There are many causes of scleritis. The causes of this disorder which are most common are listed below. These causes affect more than approximately one million individuals in the United States:
- Rheumatoid arthritis
The following causes of scleritis are conditions or diseases that affect more than 200,000 people but less than 1 million individuals in the United States:
- Inflammatory bowel disease
- Wegnener’s granulomatosis – scleritis
The following causes of scleritis are considered very rare and appear in the population at a rate of substantially less than 200,000 individuals in the United States.
- Varicella-zoster virus
The following causes have no stats on the number of individuals in the United States who are affected:
- Polyarthritis nodosa
- Herpes simplex
- Rheumatoid arthritis
- Relapsing polychondritis
- Rheumatoid disease
- Urate crystal arthropathy
When you visit the eye doctor with symptoms suggesting scleritis, he/she will ask you about your medical history as well as conduct a thorough exam. Additionally, because of the association between scleritis and other medical diseases, the doctor may suggest a very comprehensive medical exam, including blood test and other tests and evaluations. Computed tomography or CT scanning, ultrasound, magnetic resonance imaging MRI as well as a biopsy can be used to eliminate other causes for the symptoms.

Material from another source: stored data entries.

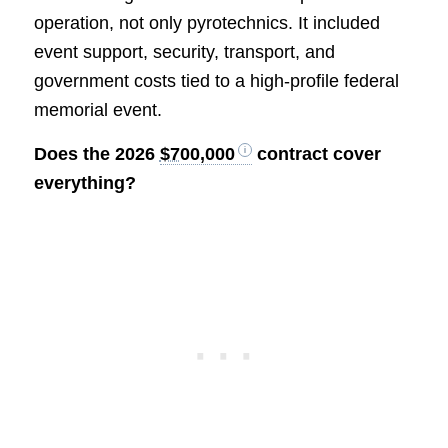
operation, not only pyrotechnics. It included
event support, security, transport, and
government costs tied to a high-profile federal
memorial event.
Does the 2026
$700,000
contract cover
everything?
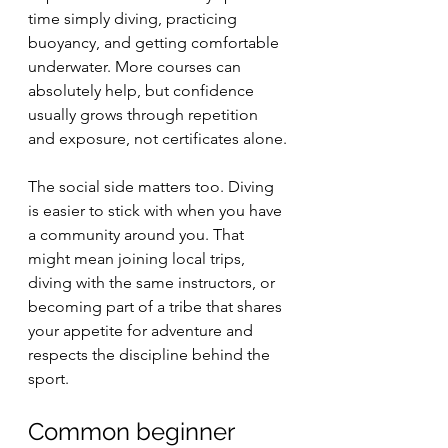
time simply diving, practicing 
buoyancy, and getting comfortable 
underwater. More courses can 
absolutely help, but confidence 
usually grows through repetition 
and exposure, not certificates alone.
The social side matters too. Diving 
is easier to stick with when you have 
a community around you. That 
might mean joining local trips, 
diving with the same instructors, or 
becoming part of a tribe that shares 
your appetite for adventure and 
respects the discipline behind the 
sport.
Common beginner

Topical Anti-inflammatory medications
Individuals with scleritis usually do not respond to topical medications such as NSAIDs or corticosteroids. But there are a minority of individuals who are persuaded that an eye drop for example prednisolone acetate 1% is helpful and this allows them to reduce or stop all together any oral medications.
Many individuals with scleritis do well on an oral NSAID, and these are generally the first treatment for this condition.
These medications are widely used in the management of scleritis and are the first treatment for necrotizing inflammation. Dosages are individualized on the basis of tolerance as well as response. Individuals on corticosteroids need to be carefully watched with regards to blood sugar, mood, weight and bone density.
Approximately 25% of individuals with scleritis require treatment with corticosteroid-sparing immunosuppressive medications to achieve any long-term control of this disease. Drugs under this classification include:
The choice of agent depends on the presence of any underlying disease as well as alcohol intake, liver function as well as blood pressure.
Surgical management in a small number of individuals with necrotizing scleritis, it may be necessary for surgery to preserve the integrity of the eye globe. In these cases, the outcome can be improved by controlling rapidly inflammation with aggressive immunosuppressive therapy.